**** Excerpt provided ****

What happened to the era where the # sign was meant to represent number or to load credit to your prepaid cell connection? Why do we feel the need to put a hashtag on everything? Why is it that we can’t keep a simple family photo to ourselves?

People, now a days, tend to need approval at all forms of social media. One platform just doesn’t seem to be enough. We are constantly bombarded with the same photo of our neighbor’s 2 month old daughter or a friend’s recent trip to the beach on Instagram, Facebook, twitter, and what not. To be honest, I am a regular Facebook-er but basically I lurk in the background. Reading peoples statuses, articles they have posted and occasionally I may like a picture that pops up in my newsfeed. I was always a bit hesitant posting private pictures on Facebook because I had a vast friends list. Not as vast as some people I have come across with 1000s of friends.

It wasn’t until I joined Instagram that I started putting more pictures than I normally would. I liked the privacy I could design with a brand new account without having to privatize the photos in each album. I throw in a little # here and there just to see what the big deal is all about. But since I am not in the market for random followers, it doesn’t do me much good. I love though how when I started a hashtag for my son, all his pictures and videos would pop up in one place. And if I want to share the pics with someone I can just tell them to go search for it.

****

• [Instruction 1]
Put every line of the stored data entries listing below into a Markdown table with a column named Row for the row number and a column named Line for the line itself. Leave out blank lines and the pictures.
• [Instruction 2]
Write what comes next in the piece on hashtags and posting photos to social media.

**** Data ****

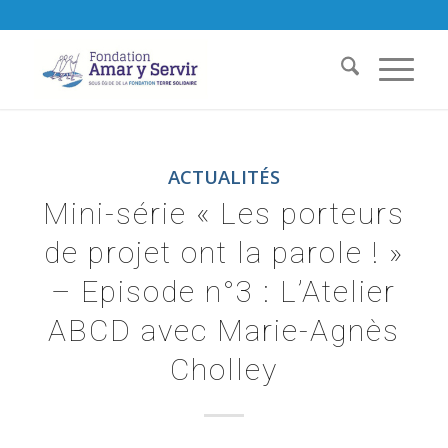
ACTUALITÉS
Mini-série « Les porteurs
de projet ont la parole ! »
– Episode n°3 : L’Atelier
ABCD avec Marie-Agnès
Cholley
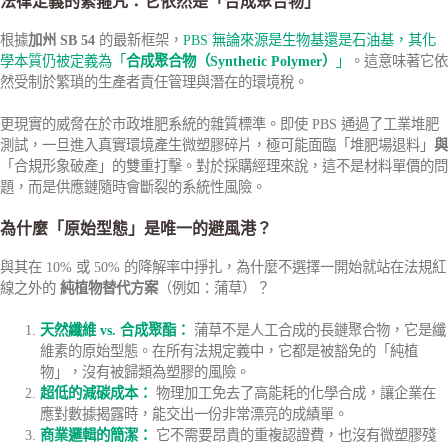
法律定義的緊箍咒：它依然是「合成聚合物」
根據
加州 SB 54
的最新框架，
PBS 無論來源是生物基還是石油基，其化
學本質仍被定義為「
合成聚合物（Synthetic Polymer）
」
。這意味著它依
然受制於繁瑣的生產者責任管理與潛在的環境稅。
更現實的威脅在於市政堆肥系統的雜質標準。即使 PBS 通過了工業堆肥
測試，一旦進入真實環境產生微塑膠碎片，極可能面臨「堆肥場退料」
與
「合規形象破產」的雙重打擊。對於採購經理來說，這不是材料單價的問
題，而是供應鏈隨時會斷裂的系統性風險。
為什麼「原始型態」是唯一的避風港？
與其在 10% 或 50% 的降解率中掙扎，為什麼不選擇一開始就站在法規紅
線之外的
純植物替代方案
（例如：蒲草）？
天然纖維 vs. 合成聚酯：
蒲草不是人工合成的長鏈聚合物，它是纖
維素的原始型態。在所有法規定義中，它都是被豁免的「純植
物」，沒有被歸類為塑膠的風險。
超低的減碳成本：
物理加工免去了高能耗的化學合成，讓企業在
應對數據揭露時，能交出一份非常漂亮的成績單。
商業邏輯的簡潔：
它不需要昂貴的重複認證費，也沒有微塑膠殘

****

• [Task response 1]
| Row | Line |
|---|---|
| 1 | ACTUALITÉS |
| 2 | Mini-série « Les porteurs |
| 3 | de projet ont la parole ! » |
| 4 | – Episode n°3 : L’Atelier |
| 5 | ABCD avec Marie-Agnès |
| 6 | Cholley |
| 7 | 法律定義的緊箍咒：它依然是「合成聚合物」 |
| 8 | 根據 |
| 9 | 加州 SB 54 |
| 10 | 的最新框架， |
| 11 | PBS 無論來源是生物基還是石油基，其化 |
| 12 | 學本質仍被定義為「 |
| 13 | 合成聚合物（Synthetic Polymer） |
| 14 | 」 |
| 15 | 。這意味著它依 |
| 16 | 然受制於繁瑣的生產者責任管理與潛在的環境稅。 |
| 17 | 更現實的威脅在於市政堆肥系統的雜質標準。即使 PBS 通過了工業堆肥 |
| 18 | 測試，一旦進入真實環境產生微塑膠碎片，極可能面臨「堆肥場退料」 |
| 19 | 與 |
| 20 | 「合規形象破產」的雙重打擊。對於採購經理來說，這不是材料單價的問 |
| 21 | 題，而是供應鏈隨時會斷裂的系統性風險。 |
| 22 | 為什麼「原始型態」是唯一的避風港？ |
| 23 | 與其在 10% 或 50% 的降解率中掙扎，為什麼不選擇一開始就站在法規紅 |
| 24 | 線之外的 |
| 25 | 純植物替代方案 |
| 26 | （例如：蒲草）？ |
| 27 | 天然纖維 vs. 合成聚酯： |
| 28 | 蒲草不是人工合成的長鏈聚合物，它是纖 |
| 29 | 維素的原始型態。在所有法規定義中，它都是被豁免的「純植 |
| 30 | 物」，沒有被歸類為塑膠的風險。 |
| 31 | 超低的減碳成本： |
| 32 | 物理加工免去了高能耗的化學合成，讓企業在 |
| 33 | 應對數據揭露時，能交出一份非常漂亮的成績單。 |
| 34 | 商業邏輯的簡潔： |
| 35 | 它不需要昂貴的重複認證費，也沒有微塑膠殘 |

• [Task response 2]
Sometimes I feel it is some propaganda arranged specifically to distract us from the realities of life, from the things that truly deserve our attention. We are so busy capturing a moment in a digital picture that we forget to live life as it is happening. We forget to smell the food when it arrives, we are busy clicking away when our child practices his first steps instead of being there of him in case he stumbles, we are busy taking “selfies” at weddings when really we should be mingling with relatives we have not met due to busy schedules/work/school. In the urgency of making a capsule out of our memories, we forget to live.

So lets turn off our Smartphones, Notes, Laptops and Tabs for one night, and read a good book, spend time with a loved one, go out and interact with real people!